§ Text extract
--- Begin ---

Jackson's favorite sketching grounds remained the shores of the lower Saint Lawrence with their rolling hills, sagging barns nestling on the crest of a hillock, and curving, furrowed fields. Making annual visits, alternately to the north and south shores, he made this country his own.

The sketch for A Quebec Farm (1930, cat. no. 4) was probably painted around St.-Hilarion in the spring of 1930, 62 as was the sketch for Winter, Charlevoix County (c. 1933, cat. no. 5) two years later. 63 The lush spring earth of the earlier work contrasts with his usual predilection for the snowy expanses of late winter, just before the approach of spring. In both works he paints the landscape in rolling, linear rhythms. The meandering road, or furrows, leading from the foreground to a central motif and closed off by the hills behind is a compositional device derived from the Quebec works of James Wilson Morrice and seen in Jackson's paintings from the early twenties. 64 Winter, Charlevoix County is actually a reworking of Grey Day, Laurentians (fig. 3) painted about 1930 and now in The Montreal Museum of Fine Arts, where the broader treatment gives it a more 'Christmas card' appearance. In the later work, the more detailed rendering, complex patterns and sparkling colour create a sensuous yet solid effect.

The same impressionist colouring in pinks, yellows, and blues appears in Iceberg (1930, cat. no. 6) painted from a sketch 65 made on his trip to the Arctic with Lawren Harris in 1930. 66 Unlike Harris, Jackson was interested in the summer shores where the brown earth contrasts with the ice floes and the rocks and Inuit tents are set against the barren hill, or in panoramic views of the rolling Labrador mountains. Even in such a work as Iceberg the Inuit families contrast with the immensity of the ice. Instead of accentuating the austerity of the icebergs, as Harris did, Jackson glories in the shimmering colours and anecdotal detail. For Jackson, the forces of nature are a stimulating and demanding adversary but never overwhelming. They are reduced to the human level.

It was the changing seasons that attracted A.Y., not the bright green of summer, nor the blank whiteness of winter, but the flow of winter to spring or the blaring up of summer into autumn. In Algoma, November (1935, cat. no. 7) the rich oranges and blacks are highlighted by the white of the first winter snows. A dramatic burst of sunshine rises above the heavy, snow-filled clouds broadly painted in dynamic rhythms. How very different from the panoramic Algoma views of the early twenties.

--- End ---

§ Provided information
--- Begin ---

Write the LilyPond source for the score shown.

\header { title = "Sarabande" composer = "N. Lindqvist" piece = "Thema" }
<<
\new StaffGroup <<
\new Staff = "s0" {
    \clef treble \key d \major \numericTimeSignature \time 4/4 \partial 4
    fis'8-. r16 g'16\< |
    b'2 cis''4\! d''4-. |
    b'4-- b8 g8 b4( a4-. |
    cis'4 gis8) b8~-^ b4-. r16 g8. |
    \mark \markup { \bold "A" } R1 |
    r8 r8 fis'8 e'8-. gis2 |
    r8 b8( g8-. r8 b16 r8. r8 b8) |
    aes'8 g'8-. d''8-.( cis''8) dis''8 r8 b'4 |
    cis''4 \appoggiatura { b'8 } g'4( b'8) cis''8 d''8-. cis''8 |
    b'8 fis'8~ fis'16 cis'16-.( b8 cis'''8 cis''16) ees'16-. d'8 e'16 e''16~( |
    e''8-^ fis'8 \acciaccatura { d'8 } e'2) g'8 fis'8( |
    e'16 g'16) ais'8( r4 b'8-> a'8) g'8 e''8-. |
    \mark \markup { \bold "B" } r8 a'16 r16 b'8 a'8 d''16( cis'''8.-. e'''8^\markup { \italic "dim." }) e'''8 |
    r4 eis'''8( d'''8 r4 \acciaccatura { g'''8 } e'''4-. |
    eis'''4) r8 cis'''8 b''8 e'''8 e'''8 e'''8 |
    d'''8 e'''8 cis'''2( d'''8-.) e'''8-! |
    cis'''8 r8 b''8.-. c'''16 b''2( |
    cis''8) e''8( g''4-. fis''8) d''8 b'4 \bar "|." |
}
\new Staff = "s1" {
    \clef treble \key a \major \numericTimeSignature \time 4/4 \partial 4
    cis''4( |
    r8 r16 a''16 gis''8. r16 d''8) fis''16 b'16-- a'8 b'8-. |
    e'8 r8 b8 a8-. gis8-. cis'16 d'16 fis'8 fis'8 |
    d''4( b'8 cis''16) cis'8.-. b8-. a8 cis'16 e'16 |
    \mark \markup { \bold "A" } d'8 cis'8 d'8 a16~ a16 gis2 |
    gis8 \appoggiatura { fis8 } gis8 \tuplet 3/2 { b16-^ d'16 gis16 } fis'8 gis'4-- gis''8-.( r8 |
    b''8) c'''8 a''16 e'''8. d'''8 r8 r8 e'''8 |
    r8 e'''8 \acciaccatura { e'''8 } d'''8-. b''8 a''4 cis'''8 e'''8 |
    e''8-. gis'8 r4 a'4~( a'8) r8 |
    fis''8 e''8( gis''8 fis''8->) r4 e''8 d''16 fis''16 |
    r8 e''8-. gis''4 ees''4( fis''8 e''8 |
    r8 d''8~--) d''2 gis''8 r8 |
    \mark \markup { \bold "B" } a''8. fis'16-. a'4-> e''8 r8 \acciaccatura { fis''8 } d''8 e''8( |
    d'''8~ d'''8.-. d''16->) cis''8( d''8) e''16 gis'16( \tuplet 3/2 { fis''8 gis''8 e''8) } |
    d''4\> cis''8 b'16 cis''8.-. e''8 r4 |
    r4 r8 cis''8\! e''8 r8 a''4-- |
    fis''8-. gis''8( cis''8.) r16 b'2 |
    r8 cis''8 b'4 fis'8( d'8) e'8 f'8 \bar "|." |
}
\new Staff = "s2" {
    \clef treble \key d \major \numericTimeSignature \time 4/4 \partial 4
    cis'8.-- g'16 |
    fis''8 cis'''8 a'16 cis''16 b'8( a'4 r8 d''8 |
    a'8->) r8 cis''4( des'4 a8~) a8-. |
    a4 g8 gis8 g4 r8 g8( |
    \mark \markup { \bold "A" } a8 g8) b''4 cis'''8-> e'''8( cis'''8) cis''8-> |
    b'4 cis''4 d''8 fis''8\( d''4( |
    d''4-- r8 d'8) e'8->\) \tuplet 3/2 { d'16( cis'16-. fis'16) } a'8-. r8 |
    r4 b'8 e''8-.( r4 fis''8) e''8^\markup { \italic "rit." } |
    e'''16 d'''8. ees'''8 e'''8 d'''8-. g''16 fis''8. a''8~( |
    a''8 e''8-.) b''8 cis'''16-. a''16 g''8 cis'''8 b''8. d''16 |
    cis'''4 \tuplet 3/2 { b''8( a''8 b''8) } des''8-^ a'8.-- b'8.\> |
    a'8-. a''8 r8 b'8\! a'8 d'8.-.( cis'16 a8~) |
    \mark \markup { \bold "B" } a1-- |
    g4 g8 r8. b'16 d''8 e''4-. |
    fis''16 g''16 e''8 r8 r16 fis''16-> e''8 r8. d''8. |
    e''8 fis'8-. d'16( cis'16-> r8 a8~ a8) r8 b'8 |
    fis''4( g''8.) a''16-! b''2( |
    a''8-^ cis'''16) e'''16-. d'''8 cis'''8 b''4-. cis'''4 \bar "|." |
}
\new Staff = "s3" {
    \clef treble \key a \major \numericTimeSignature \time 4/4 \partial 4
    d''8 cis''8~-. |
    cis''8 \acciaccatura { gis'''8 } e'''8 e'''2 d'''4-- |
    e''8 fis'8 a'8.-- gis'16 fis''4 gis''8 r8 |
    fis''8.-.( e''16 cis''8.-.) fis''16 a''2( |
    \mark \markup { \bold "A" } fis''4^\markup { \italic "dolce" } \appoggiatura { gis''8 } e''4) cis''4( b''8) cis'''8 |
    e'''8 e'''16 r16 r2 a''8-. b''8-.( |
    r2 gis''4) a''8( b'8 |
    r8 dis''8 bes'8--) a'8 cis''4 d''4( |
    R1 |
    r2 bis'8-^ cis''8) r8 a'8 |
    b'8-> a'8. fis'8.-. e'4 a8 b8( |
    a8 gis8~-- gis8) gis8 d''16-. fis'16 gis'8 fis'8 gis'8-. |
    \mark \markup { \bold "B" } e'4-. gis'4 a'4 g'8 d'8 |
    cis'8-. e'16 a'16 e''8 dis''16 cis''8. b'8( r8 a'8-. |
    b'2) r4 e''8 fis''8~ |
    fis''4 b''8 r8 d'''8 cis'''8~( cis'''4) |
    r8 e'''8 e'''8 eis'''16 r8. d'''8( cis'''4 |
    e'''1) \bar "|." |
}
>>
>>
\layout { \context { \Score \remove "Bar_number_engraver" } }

--- End ---

§ What to do
a: Decide whether each statement agrees with the text on Jackson's landscapes. Answer yes or no for each, and quote the words of the text that settle it.
(i) The sketch for A Quebec Farm was probably painted in the spring of 1930.
(ii) Jackson went to the Arctic in 1930 without any companion.
(iii) Grey Day, Laurentians is now held in The Montreal Museum of Fine Arts.
b: Repeat word for word the part of the text on Jackson's landscapes between "The same impressionist" and "the human level.", inclusive.

§ Results for each task
a:
(i) Yes: "probably painted around St.-Hilarion in the spring of 1930"
(ii) No: "made on his trip to the Arctic with Lawren Harris in 1930"
(iii) Yes: "now in The Montreal Museum of Fine Arts"

b:
The same impressionist colouring in pinks, yellows, and blues appears in Iceberg (1930, cat. no. 6) painted from a sketch 65 made on his trip to the Arctic with Lawren Harris in 1930. 66 Unlike Harris, Jackson was interested in the summer shores where the brown earth contrasts with the ice floes and the rocks and Inuit tents are set against the barren hill, or in panoramic views of the rolling Labrador mountains. Even in such a work as Iceberg the Inuit families contrast with the immensity of the ice. Instead of accentuating the austerity of the icebergs, as Harris did, Jackson glories in the shimmering colours and anecdotal detail. For Jackson, the forces of nature are a stimulating and demanding adversary but never overwhelming. They are reduced to the human level.